▶ Your assignment
Please give the decade in which, according to the feminist runner's notes below, the modern feminist movement began.

++++ Extract

Notes
of a Feminist Long Distance Runner
by Eleanor Holmes Norton
Excerpted with permission
from SISTERHOOD
IS FOREVER: THE WOMEN'S ANTHOLOGY FOR A
NEW MILLENNIUM, compiled, edited, and
with an Introduction by Robin Morgan (Washington
Square Press, a division of Simon and Schuster,
March 2003).
I am not Everywoman, especially considering
that I am a black woman. I am, however,
many women of every background and color
who crossed into forbidden territory to
begin the modern feminist movement in the
1960s. Nearly 40 years later, women are
not what they were. Even the bit parts I
have played tell much about how the great
feminist awakening opened a new world for
women: law student, activist in the then-new
Civil Rights and Feminist Movements, constitutional
lawyer, professor of law, local public official,
chair of the U.S. Equal Employment Opportunity
Commission, member of Congress. At the same
time, of course, most of us also were intent
on playing the irresistible roles in which
women had always been cast. Like most, I
was a wife. I am a mother. Very little of
the rest of what we have done with our lives
was possible for our mothers. Young and
daring, we were the first women in any numbers
who insisted that we were entitled to try
for it all. We did it, running all the way,
sometimes stumbling or falling down, yet
running still.
No one can doubt that we have shaken to
its foundation the great wall that the ages
have built around women. This wall, the
oldest in human time, had been impenetrable
for most women, and invisible to many. For
all its different manifestations, the wall
has had similar effects on women living
in vastly different societies throughout
the world. The origins are elusive. In the
beginning, men everywhere probably used
their physical strength to claim and enforce
dominance when physicality was what mattered
most for survival. Once male dominance was
achieved physically, the rest was not difficult
to maintain--until now.
We were not the first women who sought
to be as free as men. We were the first
who brought a combination of insistence
and tactics fit for a wall that stood on
the firmest foundation. Our insistence,
of course, was aided and abetted by forces
larger than our will. Our society had finally
achieved control over certain forces that
had controlled people all societies, especially
women--ranging from the consequences of
fertility, childbirth, and children to changes
in the economy and in the nature of work.
My generation's insight was that finally
the proverbial wall that divided the sexes,
enforcing male superiority in human endeavors,
could be taken down. Like all great insights,
this one drew its power from the refusal
to allow distraction from a potent idea.

++++++++
++++ Exercise data

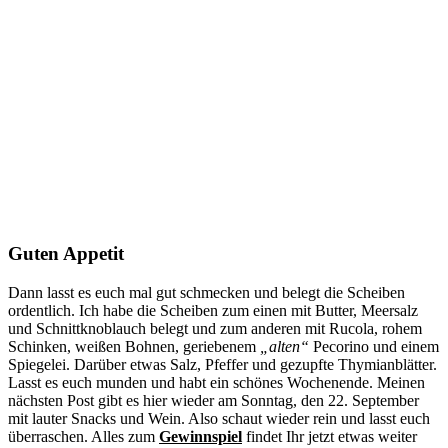
Guten Appetit
Dann lasst es euch mal gut schmecken und belegt die Scheiben
ordentlich. Ich habe die Scheiben zum einen mit Butter, Meersalz
und Schnittknoblauch belegt und zum anderen mit Rucola, rohem
Schinken, weißen Bohnen, geriebenem
„alten“
Pecorino und einem
Spiegelei. Darüber etwas Salz, Pfeffer und gezupfte Thymianblätter.
Lasst es euch munden und habt ein schönes Wochenende. Meinen
nächsten Post gibt es hier wieder am Sonntag, den 22. September
mit lauter Snacks und Wein. Also schaut wieder rein und lasst euch
überraschen. Alles zum
Gewinnspiel
findet Ihr jetzt etwas weiter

++++++++

▶ Task result
The 1960s.